In 1994, I had the privilege of getting my first book contract with Broadman & Holman. It was for a short devotional based in the book of Proverbs. The theme of the book was hope for those who were in a difficult job search. The book proposal I wrote was originally rejected and then the publisher contacted me and said that they had an idea to make it part of a series of books dealing with losses in life. Mine would be on the loss of a job. I was thrilled and the book had a modest success, about 4,000 copies sold.
About the time it was published, we had a family in the church who moved south 84 miles away and continued to commute to church every Sunday. (I know, crazy, but they loved our church.) They would drive up for worship, get a copy of the tape (1994 remember), and listen to it two more times on the way home!
The week the book came out, they changed their routine and read the book out loud on the way back home after worship. The next week, they came back and said, “You know, that book of yours is relevant to more than just job seekers.”
That is not a tribute to my writing skills; it is a comment on the relevance of biblical principles to all of life and specifically to the wisdom contained in the book of Proverbs.
Take for instance Proverbs 13:4.
4 The soul of the sluggard craves and gets nothing,
while the soul of the diligent is richly supplied.
In the book, I applied this text to the diligence needed to pursue the next job after a layoff. But the principle applies to the diligence a man needs to win as a husband and father in the task of living for God and raising up a godly heritage.

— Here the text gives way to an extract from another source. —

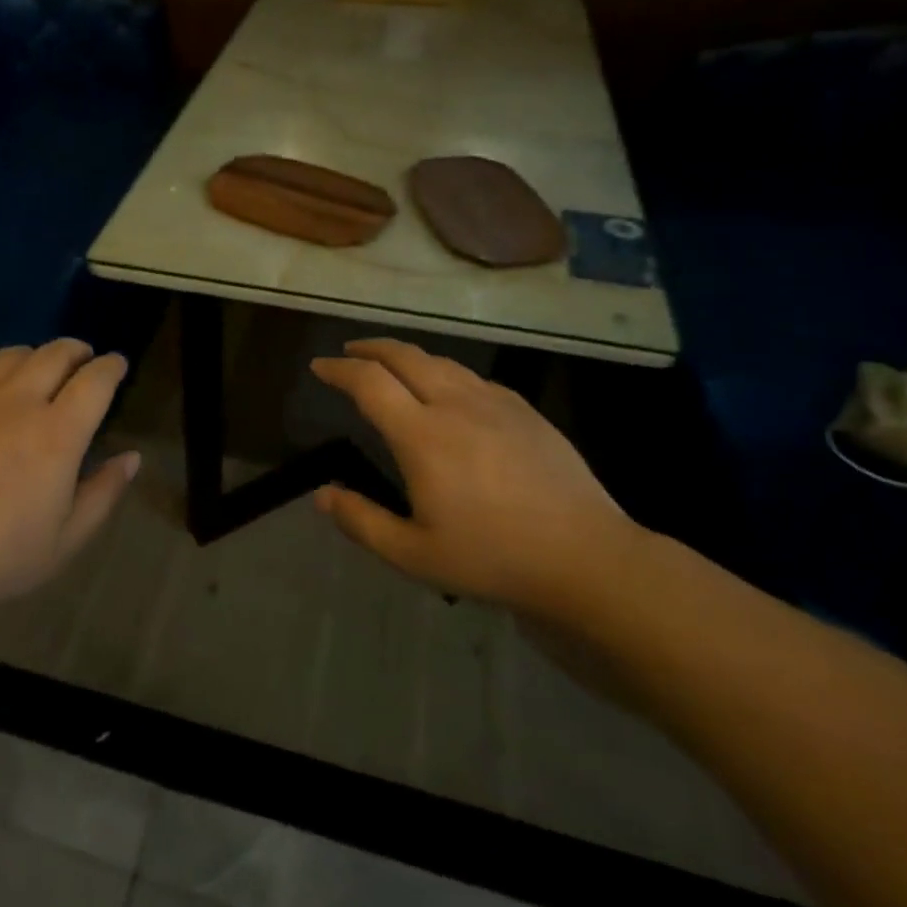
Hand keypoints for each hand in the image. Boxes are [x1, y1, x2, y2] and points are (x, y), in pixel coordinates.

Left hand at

Bobby Knight, former Indiana University basketball coach and sometime ‘bad-guy’, was right about one thing: It isn’t the will to win that makes winners. No one wakes up in the morning and says they can’t wait to ruin their marriage or sabotage their relationship with their kids. Everyone wants to win. It is the will to pay the price to win that makes winners. Proverbs 13:4 points to the “will to pray the price to win.” The sluggard won’t pay the price. But the soul of the diligent will.
Today you need to continue to pay the price to win.
Today, you have a wife and a family.
Today, will you pay the price to love them, and sacrifice for them, and care for them and model godly character for them, and fight temptation for them, and prefer them, and fight for them?
Today, will you pay the price to win as a husband and father?
Your answer to that question is the most important question you will probably face each day for the rest of your life.